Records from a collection
· · · · · · ·

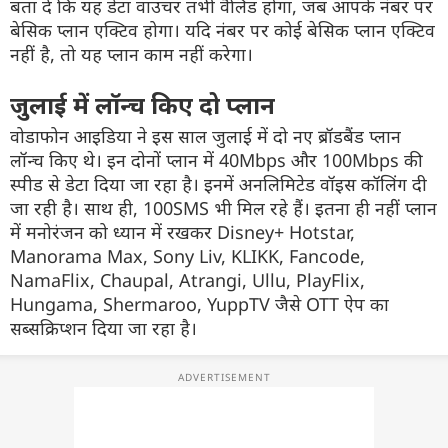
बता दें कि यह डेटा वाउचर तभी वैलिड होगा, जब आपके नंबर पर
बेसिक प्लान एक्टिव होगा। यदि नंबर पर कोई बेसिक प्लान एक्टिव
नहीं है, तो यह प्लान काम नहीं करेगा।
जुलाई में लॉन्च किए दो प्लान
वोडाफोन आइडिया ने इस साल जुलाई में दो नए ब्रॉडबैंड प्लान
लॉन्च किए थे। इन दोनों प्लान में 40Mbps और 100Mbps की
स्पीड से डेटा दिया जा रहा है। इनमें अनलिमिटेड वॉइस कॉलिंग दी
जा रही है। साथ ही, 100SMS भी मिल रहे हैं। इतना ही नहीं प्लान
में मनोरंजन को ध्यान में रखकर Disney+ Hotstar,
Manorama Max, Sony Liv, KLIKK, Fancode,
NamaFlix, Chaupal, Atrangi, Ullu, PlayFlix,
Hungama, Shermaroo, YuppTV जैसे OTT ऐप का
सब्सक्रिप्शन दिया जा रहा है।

· · · · · · ·

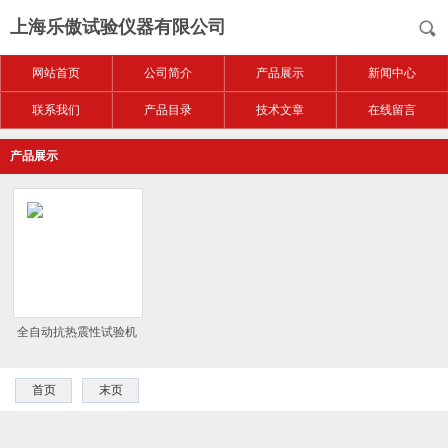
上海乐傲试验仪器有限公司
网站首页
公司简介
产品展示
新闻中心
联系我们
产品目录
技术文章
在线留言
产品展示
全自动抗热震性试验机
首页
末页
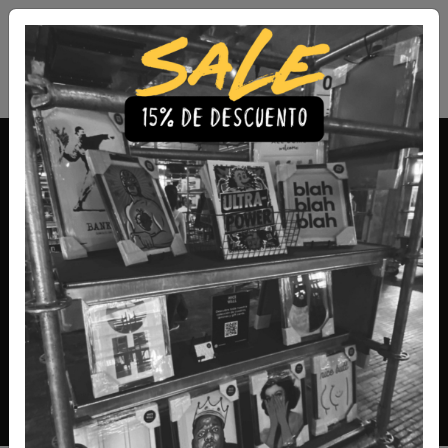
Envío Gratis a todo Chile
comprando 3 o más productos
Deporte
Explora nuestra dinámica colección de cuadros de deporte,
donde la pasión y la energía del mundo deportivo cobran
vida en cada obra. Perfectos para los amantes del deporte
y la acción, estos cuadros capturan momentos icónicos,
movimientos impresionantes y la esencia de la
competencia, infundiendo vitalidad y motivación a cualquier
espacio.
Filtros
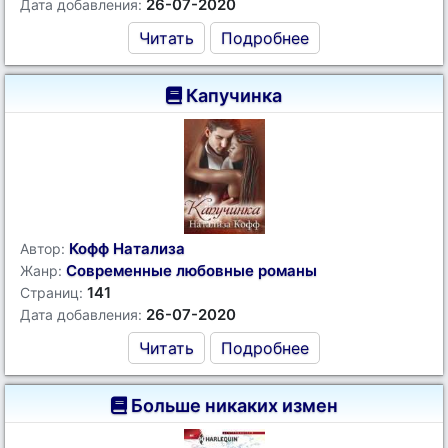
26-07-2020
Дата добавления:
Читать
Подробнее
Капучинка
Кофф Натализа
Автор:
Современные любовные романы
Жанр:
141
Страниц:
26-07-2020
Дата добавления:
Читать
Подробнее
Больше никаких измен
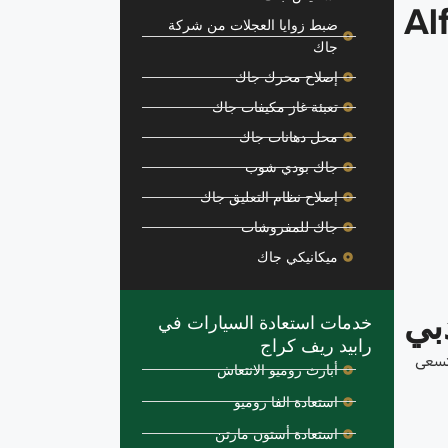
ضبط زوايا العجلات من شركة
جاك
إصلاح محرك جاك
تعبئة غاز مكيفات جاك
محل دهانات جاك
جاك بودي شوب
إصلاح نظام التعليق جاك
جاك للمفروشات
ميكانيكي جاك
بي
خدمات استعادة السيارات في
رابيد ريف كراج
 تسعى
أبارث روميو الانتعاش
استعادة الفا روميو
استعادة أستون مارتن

· · · · · · ·

→ **TASK GOAL**
Put the lines of the records from the one containing "ضبط زوايا العجلات من شركة" through the one containing "استعادة أستون مارتن" into a numbered list, omitting any blank lines.

→ **PROBLEM SOLUTION**
1. ضبط زوايا العجلات من شركة
2. جاك
3. إصلاح محرك جاك
4. تعبئة غاز مكيفات جاك
5. محل دهانات جاك
6. جاك بودي شوب
7. إصلاح نظام التعليق جاك
8. جاك للمفروشات
9. ميكانيكي جاك
10. بي
11. خدمات استعادة السيارات في
12. رابيد ريف كراج
13.  تسعى
14. أبارث روميو الانتعاش
15. استعادة الفا روميو
16. استعادة أستون مارتن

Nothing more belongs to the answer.